» Supplied passage
·····

As for the whole bonding issue-It will come with time. But you have to be open to it. The way I look at it is your horse wouldn't want you to quit doing what you love. And also, with this new horse, its not fair to them to not be open and give them all of you, as they will give you all of them. Does that make sense? They will love you, and in its not fair to them to be close minded. I was told the same thing, and I thought it was great advice. 
There's no rush for getting another horse, thats for sure. And hopefully your parents will understand. But don't be completely against the idea.


----------



## kitten_Val (Apr 25, 2007)

jiffers328 said:


> i was thinking, once you lose your bestfriend, do u ever get the same type of connection with another horse?


Yes, but it won't be EXACTLY same type. Every horse (dog, cat...) has it's own personality, they are just all so different. So their connections with us are all different too. 

I think your parents are doing a great turn, and I'm sure you'll be in love with the new horse (from both sides).


----------



## jiffers328 (May 29, 2008)

i just feel like it wont be the same...how do u kno if ur choosing the right horse?

·····

» Recorded information

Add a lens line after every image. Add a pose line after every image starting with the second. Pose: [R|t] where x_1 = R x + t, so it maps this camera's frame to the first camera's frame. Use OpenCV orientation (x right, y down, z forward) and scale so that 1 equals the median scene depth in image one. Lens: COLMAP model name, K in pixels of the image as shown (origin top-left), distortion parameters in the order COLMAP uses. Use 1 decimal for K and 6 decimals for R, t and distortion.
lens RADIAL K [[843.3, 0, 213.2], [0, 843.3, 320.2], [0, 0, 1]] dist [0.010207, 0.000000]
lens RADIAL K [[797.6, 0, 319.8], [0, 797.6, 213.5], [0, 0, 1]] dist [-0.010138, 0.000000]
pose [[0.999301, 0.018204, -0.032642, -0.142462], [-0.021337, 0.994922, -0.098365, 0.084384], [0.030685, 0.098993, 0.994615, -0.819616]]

·····

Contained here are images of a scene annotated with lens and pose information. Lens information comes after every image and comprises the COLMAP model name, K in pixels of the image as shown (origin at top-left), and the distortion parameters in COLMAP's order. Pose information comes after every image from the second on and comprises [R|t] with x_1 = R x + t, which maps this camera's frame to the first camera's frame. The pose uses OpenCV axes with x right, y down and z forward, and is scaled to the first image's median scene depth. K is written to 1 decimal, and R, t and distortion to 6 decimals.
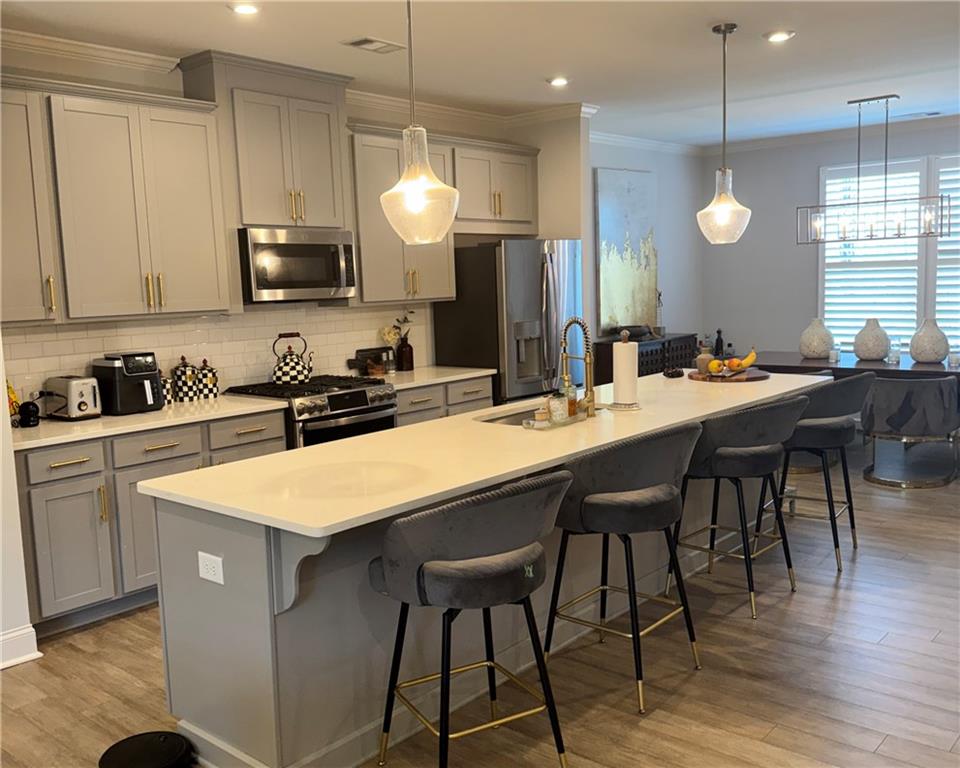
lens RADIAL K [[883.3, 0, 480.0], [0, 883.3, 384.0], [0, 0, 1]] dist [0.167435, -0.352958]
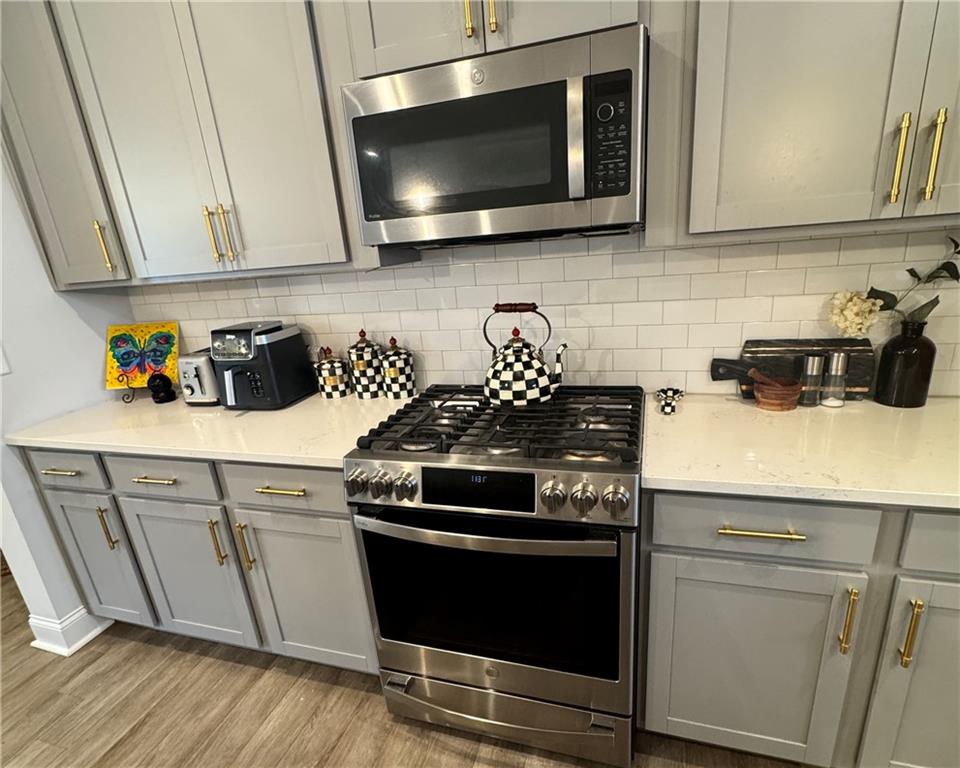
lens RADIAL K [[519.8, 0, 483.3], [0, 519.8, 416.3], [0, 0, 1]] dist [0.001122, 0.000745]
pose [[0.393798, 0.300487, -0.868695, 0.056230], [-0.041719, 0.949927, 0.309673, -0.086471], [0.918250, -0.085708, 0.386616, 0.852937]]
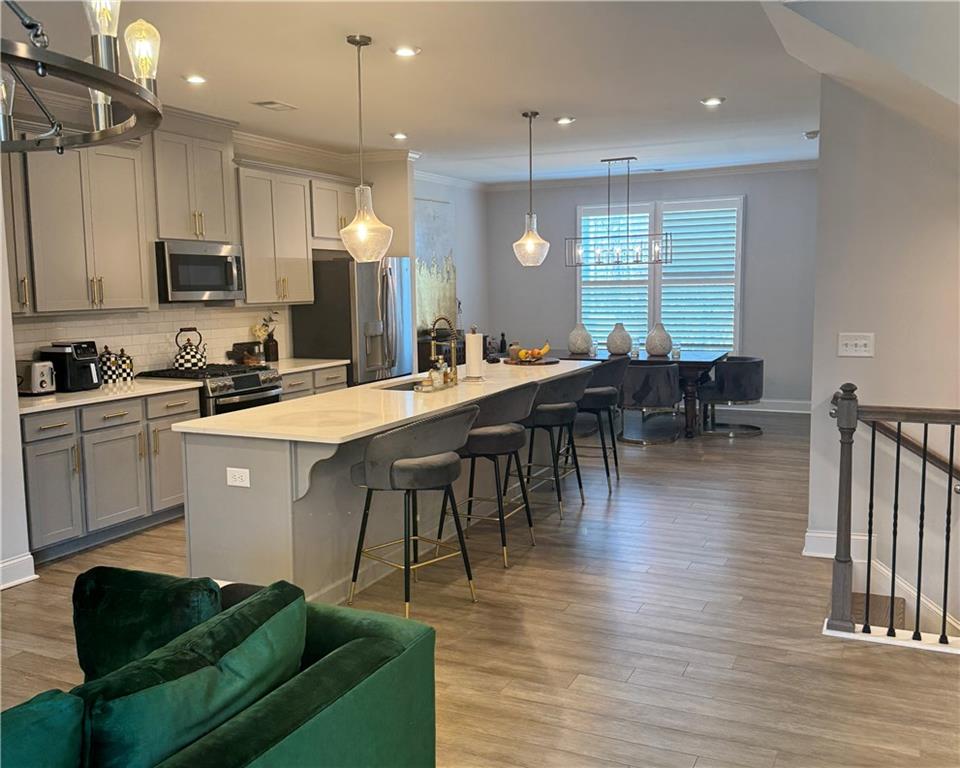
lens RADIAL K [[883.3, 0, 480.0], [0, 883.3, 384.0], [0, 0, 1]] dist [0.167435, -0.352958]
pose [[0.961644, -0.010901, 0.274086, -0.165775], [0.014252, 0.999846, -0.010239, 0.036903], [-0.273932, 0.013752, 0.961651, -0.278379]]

·····

» Work order A
In the forum thread about bonding with a new horse, why does kitten_Val say people's connections with different horses are never exactly the same?
» Work order B
Pick up the forum thread about bonding with a new horse from its last line and keep it going.

» Reply A
Every horse has its own personality, so each one's connection with people is different.

» Reply B
----------



## CiscoKidd (Dec 5, 2008)

I am so sorry  i know no words can help at such a rough time..i've been through this as well. When i was 12 i had to put my first horse down, he broke his femur..his name was Tucker and he was only 4 years old. I thought i could never fall in love with another horse again. Now I'm 16 and i have had Cisco for almost 4 years, and i love him just as much as i loved Tucker. Trust me, you will defiantly be able to find a new horse to love, and a horse that will love you back. The next couple of weeks (or months) will be tough, you'll get through it, and things will get better! You're love for Jiff will never fade, and find peace in knowing he is in a wonderful place free of pain. 

if you ever want to talk, feel free to PM me.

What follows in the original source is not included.